PROBLEM TO SOLVE >>
Among the entries below, find the line with "2023年10月 (10)" and the line with "見積もりだけほしいのですが". Return exactly those lines and every line between them, but no pictures.

INPUT >>

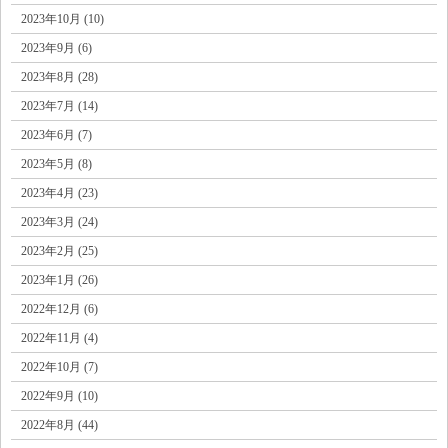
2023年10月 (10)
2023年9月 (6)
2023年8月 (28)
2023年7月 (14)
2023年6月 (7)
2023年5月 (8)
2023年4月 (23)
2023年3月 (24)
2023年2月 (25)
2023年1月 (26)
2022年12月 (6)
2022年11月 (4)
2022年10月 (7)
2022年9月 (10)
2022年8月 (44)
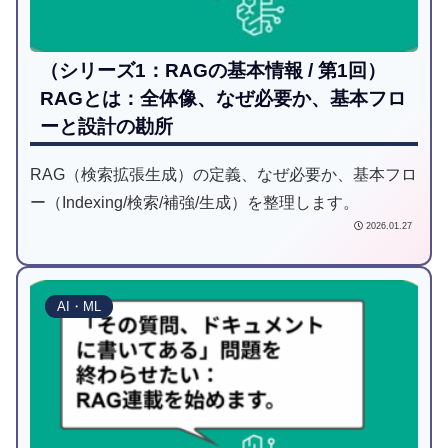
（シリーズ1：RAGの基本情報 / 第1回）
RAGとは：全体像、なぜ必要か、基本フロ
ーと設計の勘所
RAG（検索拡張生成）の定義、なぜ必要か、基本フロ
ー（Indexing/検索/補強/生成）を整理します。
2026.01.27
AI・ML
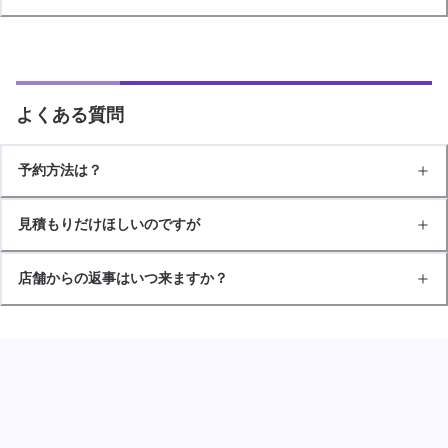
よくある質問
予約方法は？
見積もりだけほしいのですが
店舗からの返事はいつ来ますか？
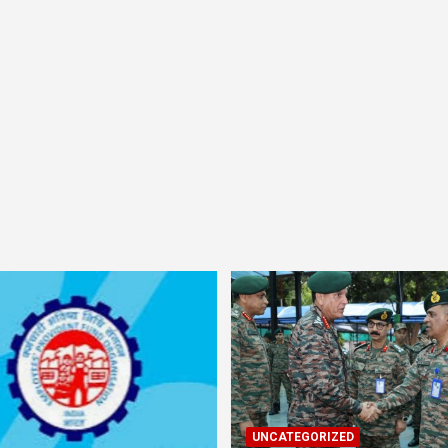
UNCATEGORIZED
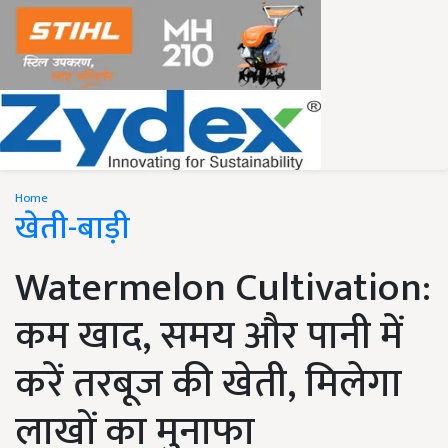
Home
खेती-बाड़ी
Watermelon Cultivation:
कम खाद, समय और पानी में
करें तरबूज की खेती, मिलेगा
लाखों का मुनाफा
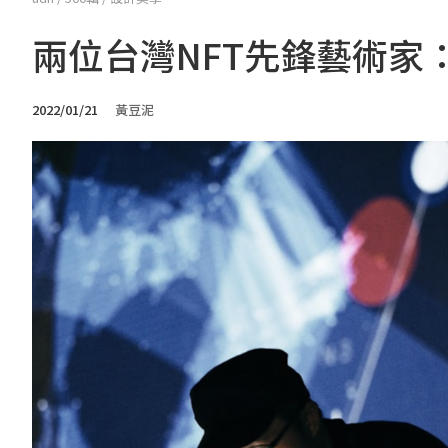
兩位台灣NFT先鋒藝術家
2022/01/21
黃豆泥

* * *

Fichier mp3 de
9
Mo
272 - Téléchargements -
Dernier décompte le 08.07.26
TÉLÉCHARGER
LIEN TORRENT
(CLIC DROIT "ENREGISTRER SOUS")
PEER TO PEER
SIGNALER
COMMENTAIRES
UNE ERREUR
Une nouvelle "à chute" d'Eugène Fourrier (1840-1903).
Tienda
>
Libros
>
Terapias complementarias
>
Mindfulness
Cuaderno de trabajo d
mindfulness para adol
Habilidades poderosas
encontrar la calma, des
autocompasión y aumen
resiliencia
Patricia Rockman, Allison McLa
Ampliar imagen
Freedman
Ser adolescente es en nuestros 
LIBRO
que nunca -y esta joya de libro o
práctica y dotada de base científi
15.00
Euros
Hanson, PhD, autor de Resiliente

* * *

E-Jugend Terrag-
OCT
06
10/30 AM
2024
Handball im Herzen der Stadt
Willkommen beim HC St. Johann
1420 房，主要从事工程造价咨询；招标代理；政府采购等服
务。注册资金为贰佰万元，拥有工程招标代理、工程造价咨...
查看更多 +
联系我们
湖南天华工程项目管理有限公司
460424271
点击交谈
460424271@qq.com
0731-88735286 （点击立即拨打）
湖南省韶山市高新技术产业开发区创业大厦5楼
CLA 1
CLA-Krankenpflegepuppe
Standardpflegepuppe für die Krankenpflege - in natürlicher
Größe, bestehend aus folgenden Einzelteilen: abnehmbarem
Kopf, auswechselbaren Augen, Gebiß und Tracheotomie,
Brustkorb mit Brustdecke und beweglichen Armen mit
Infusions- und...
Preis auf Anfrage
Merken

OUTPUT OF THE TASK >>
2023年10月 (10)
2023年9月 (6)
2023年8月 (28)
2023年7月 (14)
2023年6月 (7)
2023年5月 (8)
2023年4月 (23)
2023年3月 (24)
2023年2月 (25)
2023年1月 (26)
2022年12月 (6)
2022年11月 (4)
2022年10月 (7)
2022年9月 (10)
2022年8月 (44)
（シリーズ1：RAGの基本情報 / 第1回）
RAGとは：全体像、なぜ必要か、基本フロ
ーと設計の勘所
RAG（検索拡張生成）の定義、なぜ必要か、基本フロ
ー（Indexing/検索/補強/生成）を整理します。
2026.01.27
AI・ML
よくある質問
予約方法は？
見積もりだけほしいのですが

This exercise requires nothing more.